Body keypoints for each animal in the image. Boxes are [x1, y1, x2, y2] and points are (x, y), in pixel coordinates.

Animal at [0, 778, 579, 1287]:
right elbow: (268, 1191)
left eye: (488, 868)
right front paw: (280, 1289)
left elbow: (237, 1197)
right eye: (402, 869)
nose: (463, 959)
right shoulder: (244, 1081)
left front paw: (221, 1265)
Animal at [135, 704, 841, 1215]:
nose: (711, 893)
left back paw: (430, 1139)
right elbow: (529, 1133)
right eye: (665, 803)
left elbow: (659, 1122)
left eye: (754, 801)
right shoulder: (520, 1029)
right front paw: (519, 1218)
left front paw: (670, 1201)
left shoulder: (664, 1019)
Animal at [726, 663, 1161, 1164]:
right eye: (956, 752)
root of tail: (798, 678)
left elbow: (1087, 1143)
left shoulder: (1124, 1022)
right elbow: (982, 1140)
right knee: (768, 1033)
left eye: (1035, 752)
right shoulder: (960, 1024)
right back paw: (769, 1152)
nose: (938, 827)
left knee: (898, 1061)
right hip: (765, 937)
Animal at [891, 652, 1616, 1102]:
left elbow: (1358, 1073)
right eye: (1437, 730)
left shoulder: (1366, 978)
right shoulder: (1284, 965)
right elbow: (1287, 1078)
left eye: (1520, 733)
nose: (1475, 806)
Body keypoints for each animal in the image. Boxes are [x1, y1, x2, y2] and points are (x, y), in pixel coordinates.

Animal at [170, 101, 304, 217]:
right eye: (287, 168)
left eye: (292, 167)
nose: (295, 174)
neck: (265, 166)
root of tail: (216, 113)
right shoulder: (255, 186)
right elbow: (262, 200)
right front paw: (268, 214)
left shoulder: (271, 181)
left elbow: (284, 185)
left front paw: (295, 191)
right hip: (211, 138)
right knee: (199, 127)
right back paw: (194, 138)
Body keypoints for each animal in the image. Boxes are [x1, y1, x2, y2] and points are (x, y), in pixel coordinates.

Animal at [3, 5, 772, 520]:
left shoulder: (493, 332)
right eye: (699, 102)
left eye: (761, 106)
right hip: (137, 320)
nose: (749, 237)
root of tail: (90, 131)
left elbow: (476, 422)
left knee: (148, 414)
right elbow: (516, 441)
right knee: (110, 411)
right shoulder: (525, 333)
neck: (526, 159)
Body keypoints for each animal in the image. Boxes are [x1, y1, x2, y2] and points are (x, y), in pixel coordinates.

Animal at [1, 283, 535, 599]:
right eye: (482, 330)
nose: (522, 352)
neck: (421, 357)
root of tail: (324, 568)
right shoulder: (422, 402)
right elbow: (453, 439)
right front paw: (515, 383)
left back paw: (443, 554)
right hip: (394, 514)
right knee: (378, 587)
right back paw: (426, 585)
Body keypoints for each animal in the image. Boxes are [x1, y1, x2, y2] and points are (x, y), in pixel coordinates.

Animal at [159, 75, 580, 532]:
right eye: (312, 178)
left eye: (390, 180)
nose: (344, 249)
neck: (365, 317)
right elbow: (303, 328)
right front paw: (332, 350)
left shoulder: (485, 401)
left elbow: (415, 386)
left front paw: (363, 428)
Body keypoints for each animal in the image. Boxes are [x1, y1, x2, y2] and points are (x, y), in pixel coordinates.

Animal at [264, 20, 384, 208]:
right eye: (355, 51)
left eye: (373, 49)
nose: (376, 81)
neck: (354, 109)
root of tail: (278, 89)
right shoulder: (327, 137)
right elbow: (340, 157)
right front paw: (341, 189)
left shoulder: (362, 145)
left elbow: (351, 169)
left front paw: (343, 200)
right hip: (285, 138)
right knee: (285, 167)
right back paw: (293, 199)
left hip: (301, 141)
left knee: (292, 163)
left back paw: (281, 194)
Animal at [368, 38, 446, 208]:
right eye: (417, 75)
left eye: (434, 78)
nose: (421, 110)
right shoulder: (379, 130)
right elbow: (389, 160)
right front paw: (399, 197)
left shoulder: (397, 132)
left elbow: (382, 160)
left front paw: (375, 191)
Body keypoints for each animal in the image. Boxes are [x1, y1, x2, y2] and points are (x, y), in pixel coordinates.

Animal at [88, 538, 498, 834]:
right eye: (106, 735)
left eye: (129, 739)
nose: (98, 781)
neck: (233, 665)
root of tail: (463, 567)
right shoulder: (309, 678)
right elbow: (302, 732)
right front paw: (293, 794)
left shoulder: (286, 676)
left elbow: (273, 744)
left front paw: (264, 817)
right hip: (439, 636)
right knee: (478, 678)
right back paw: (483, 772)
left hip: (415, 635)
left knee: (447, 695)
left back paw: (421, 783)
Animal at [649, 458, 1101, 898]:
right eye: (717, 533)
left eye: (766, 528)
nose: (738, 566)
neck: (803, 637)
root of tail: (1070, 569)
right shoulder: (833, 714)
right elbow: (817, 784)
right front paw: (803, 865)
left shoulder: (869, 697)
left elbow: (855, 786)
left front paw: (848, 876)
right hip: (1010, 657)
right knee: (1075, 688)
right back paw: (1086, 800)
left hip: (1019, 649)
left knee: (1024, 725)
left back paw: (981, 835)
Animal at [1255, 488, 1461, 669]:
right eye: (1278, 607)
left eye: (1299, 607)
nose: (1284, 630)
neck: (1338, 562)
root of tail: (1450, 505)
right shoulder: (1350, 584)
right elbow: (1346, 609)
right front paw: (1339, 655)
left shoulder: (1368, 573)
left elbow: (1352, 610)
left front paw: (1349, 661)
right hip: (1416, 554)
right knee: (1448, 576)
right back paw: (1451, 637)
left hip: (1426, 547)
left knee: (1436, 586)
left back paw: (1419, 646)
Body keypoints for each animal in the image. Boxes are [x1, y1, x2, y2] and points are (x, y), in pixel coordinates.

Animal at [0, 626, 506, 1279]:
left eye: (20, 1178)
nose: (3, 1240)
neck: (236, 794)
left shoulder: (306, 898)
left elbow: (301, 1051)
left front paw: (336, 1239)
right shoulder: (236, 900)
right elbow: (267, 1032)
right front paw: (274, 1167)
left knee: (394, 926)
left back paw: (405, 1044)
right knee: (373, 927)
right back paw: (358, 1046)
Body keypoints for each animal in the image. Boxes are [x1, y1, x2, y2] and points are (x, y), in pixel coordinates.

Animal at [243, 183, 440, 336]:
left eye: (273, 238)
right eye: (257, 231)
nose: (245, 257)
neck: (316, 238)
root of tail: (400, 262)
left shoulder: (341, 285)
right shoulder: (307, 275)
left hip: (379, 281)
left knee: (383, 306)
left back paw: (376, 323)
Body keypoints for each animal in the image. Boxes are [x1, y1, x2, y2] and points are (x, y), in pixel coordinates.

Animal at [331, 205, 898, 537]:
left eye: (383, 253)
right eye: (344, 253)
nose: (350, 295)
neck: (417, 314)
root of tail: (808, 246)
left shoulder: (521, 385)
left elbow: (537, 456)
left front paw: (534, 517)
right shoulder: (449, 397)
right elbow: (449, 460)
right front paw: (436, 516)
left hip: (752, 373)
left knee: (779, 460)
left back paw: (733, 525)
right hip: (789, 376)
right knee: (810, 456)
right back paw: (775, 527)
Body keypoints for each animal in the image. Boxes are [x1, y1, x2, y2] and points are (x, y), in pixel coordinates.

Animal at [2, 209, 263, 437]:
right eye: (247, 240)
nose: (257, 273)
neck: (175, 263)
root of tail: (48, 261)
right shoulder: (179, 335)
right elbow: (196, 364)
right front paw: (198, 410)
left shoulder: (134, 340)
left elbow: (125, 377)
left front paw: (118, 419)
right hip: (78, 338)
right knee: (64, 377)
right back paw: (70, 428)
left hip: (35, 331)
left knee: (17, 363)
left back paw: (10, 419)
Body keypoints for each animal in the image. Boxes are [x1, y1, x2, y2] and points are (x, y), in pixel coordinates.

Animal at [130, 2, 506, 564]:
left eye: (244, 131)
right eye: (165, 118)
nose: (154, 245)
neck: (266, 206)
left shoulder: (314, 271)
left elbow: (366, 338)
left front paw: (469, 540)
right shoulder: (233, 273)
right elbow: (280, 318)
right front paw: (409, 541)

=-=-=-=-=

• [What needs to be done] Set down, from the entries above, exactly the lines from the one with "left eye: (761, 106)" up to and including the one with "right back paw: (426, 585)", and no other lines.

• [Response]
left eye: (761, 106)
right hip: (137, 320)
nose: (749, 237)
root of tail: (90, 131)
left elbow: (476, 422)
left knee: (148, 414)
right elbow: (516, 441)
right knee: (110, 411)
right shoulder: (525, 333)
neck: (526, 159)
Body keypoints for each animal in the image. Boxes are [x1, y1, x2, y2] and points are (x, y), in pixel coordinates.

Animal at [1, 283, 535, 599]:
right eye: (482, 330)
nose: (522, 352)
neck: (421, 357)
root of tail: (324, 568)
right shoulder: (422, 402)
right elbow: (453, 439)
right front paw: (515, 383)
left back paw: (443, 554)
right hip: (394, 514)
right knee: (378, 587)
right back paw: (426, 585)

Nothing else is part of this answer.